▸ Required action:
Copy out every one of the rows below word for word, leaving out the pictures.

Chart analysis data:
**********

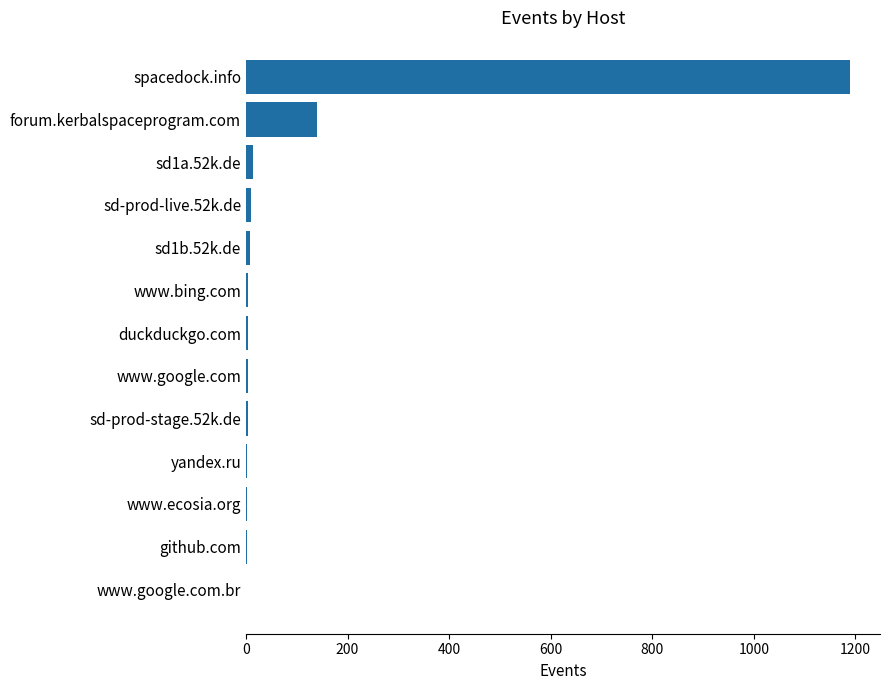

Which has a higher value, yandex.ru or spacedock.info?

spacedock.info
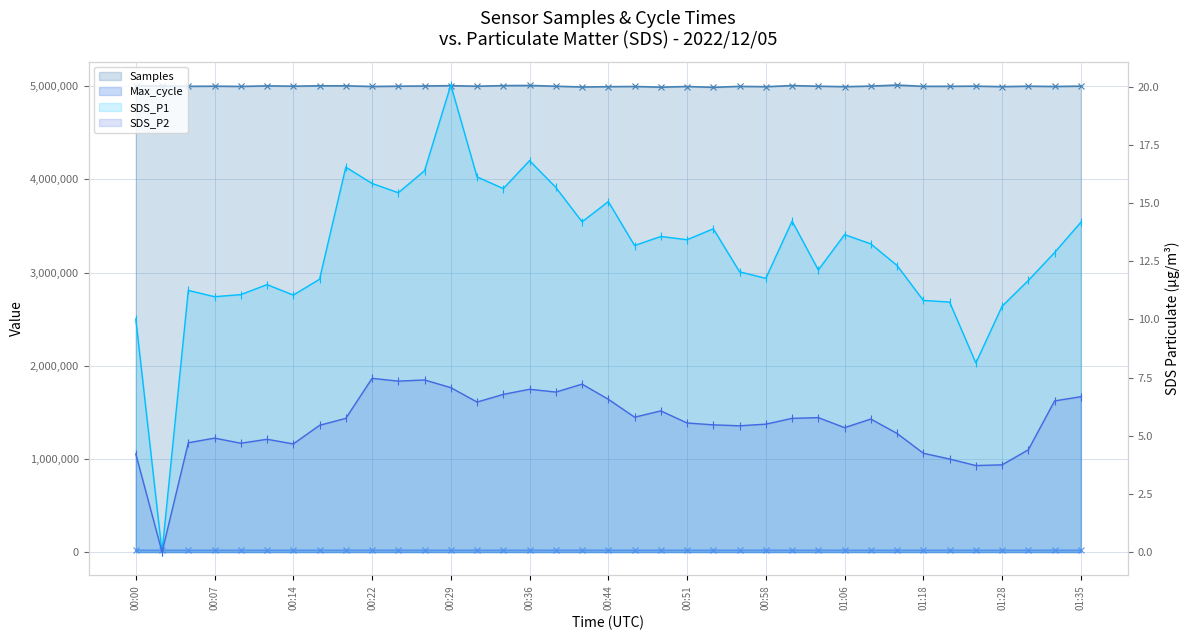

How many lines are shown in the chart?

4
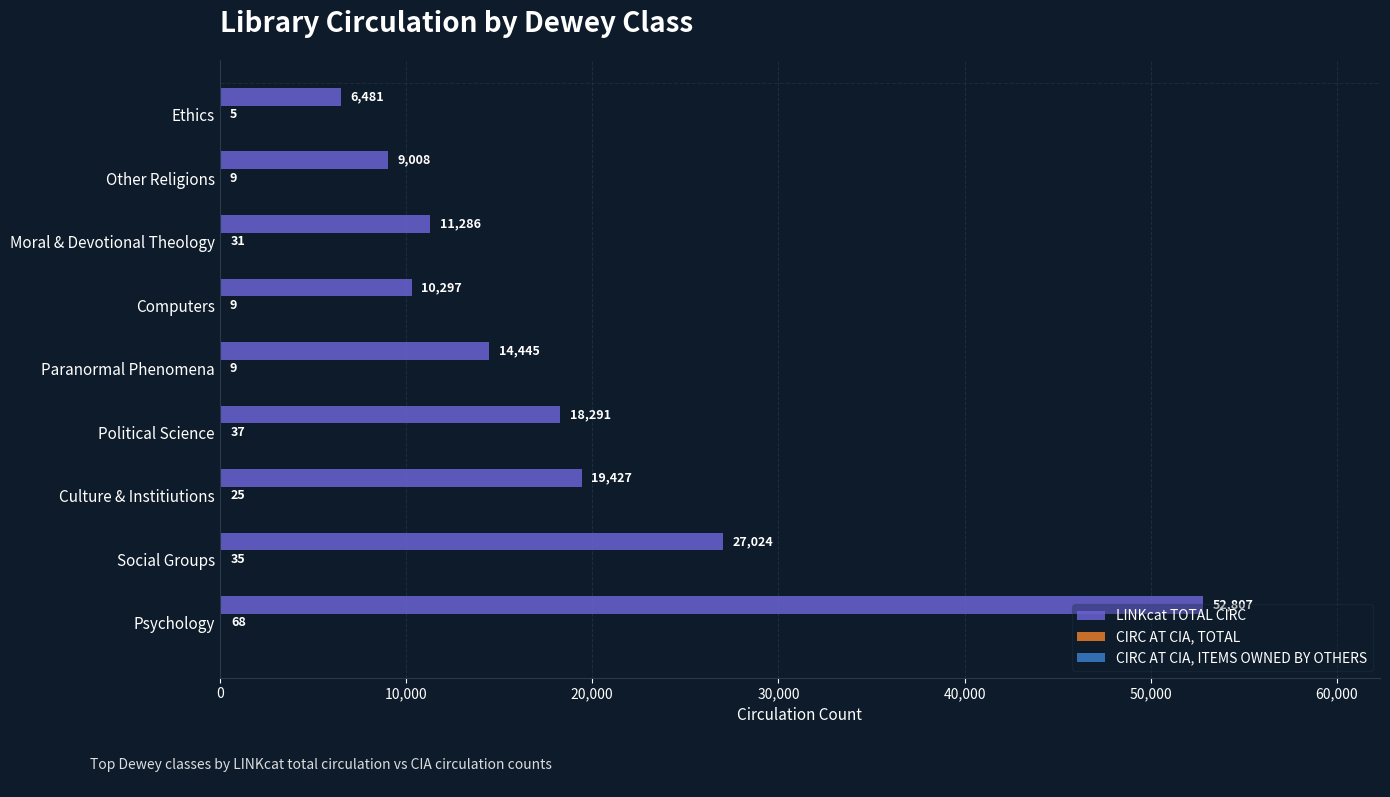

Which series has the widest spread of values?

LINKcat TOTAL CIRC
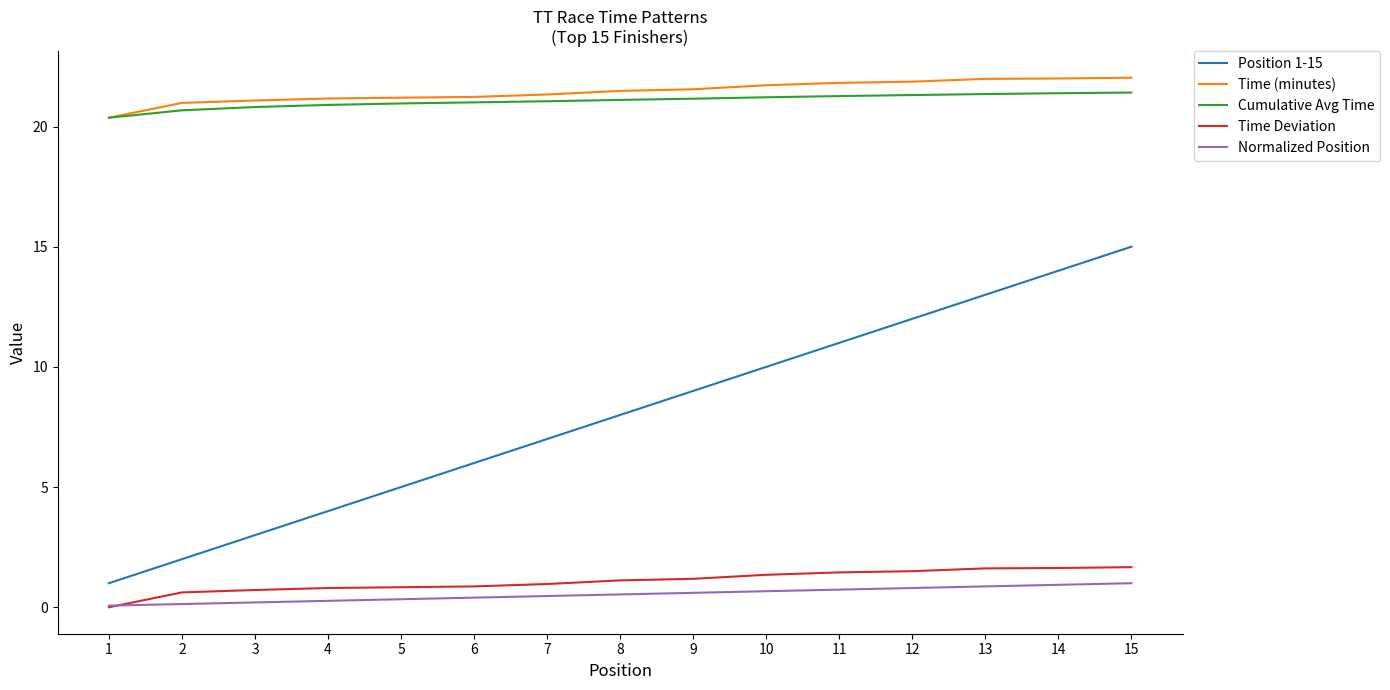

What are all the series names shown in the legend?

Position 1-15, Time (minutes), Cumulative Avg Time, Time Deviation, Normalized Position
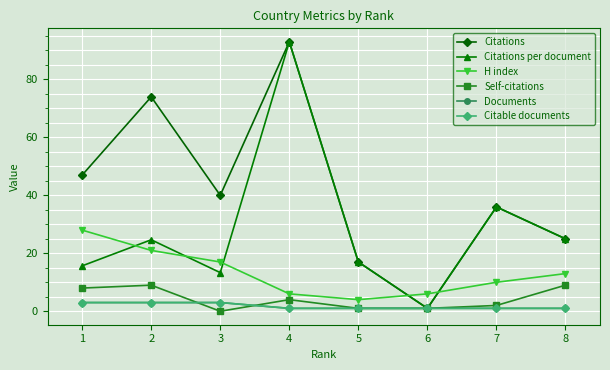

What are all the series names shown in the legend?

Citations, Citations per document, H index, Self-citations, Documents, Citable documents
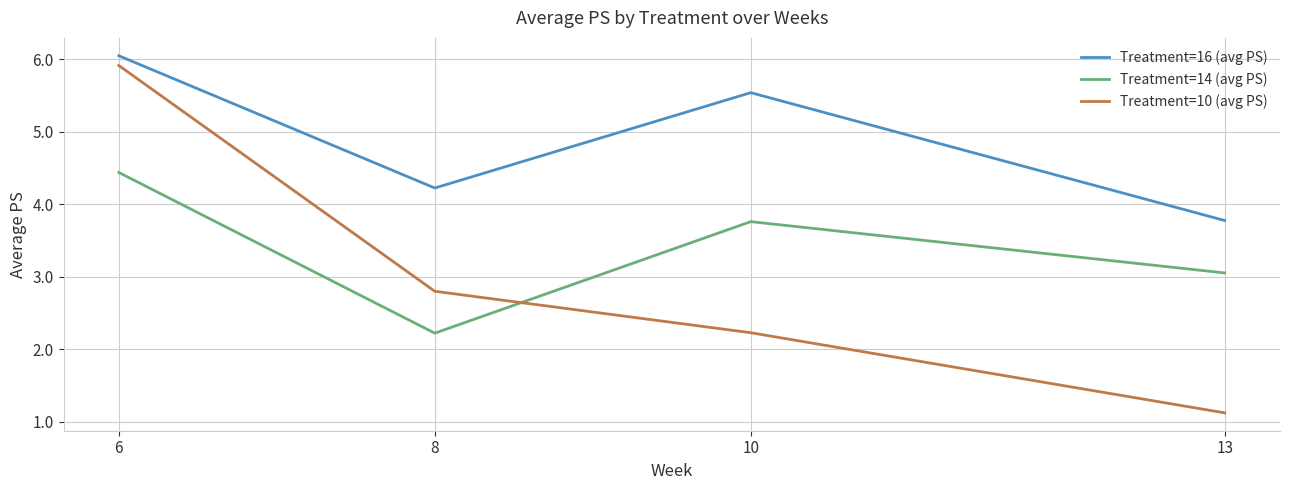

Is it true that Treatment=10 (avg PS) equals 0.6 at 13?

False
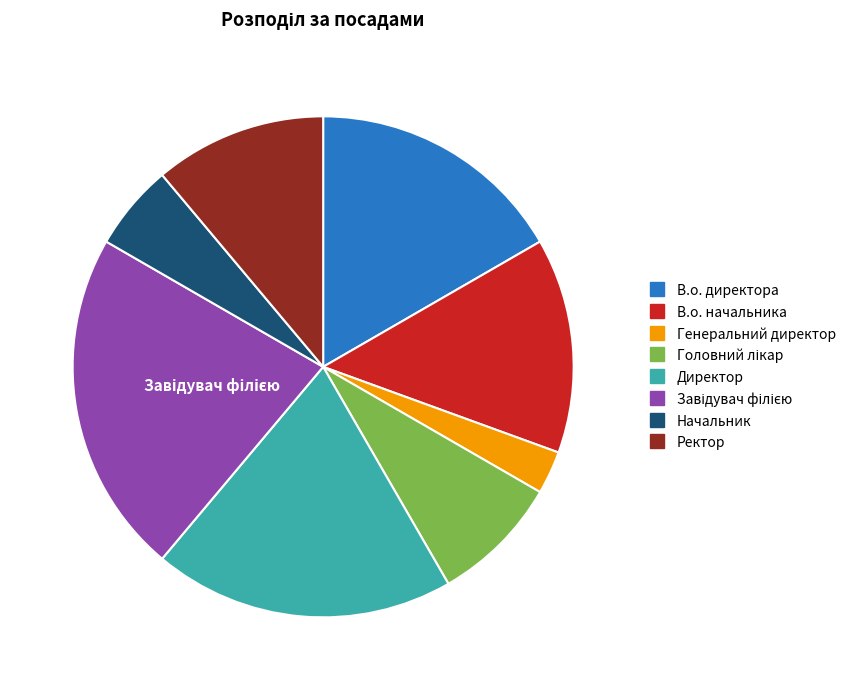

Is the sum of В.о. начальника and Ректор greater than half?

No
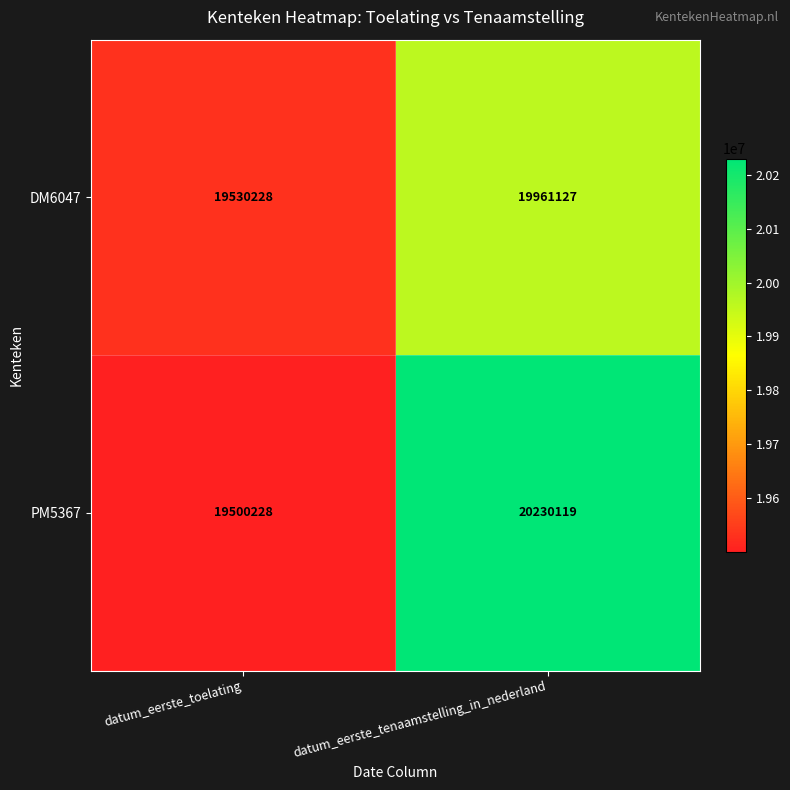

Which series has the widest spread of values?

PM5367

**********

▸ Output of the task:
Which has a higher value, yandex.ru or spacedock.info?

spacedock.info

How many lines are shown in the chart?

4

Which series has the widest spread of values?

LINKcat TOTAL CIRC

What are all the series names shown in the legend?

Position 1-15, Time (minutes), Cumulative Avg Time, Time Deviation, Normalized Position

What are all the series names shown in the legend?

Citations, Citations per document, H index, Self-citations, Documents, Citable documents

Is it true that Treatment=10 (avg PS) equals 0.6 at 13?

False

Is the sum of В.о. начальника and Ректор greater than half?

No

Which series has the widest spread of values?

PM5367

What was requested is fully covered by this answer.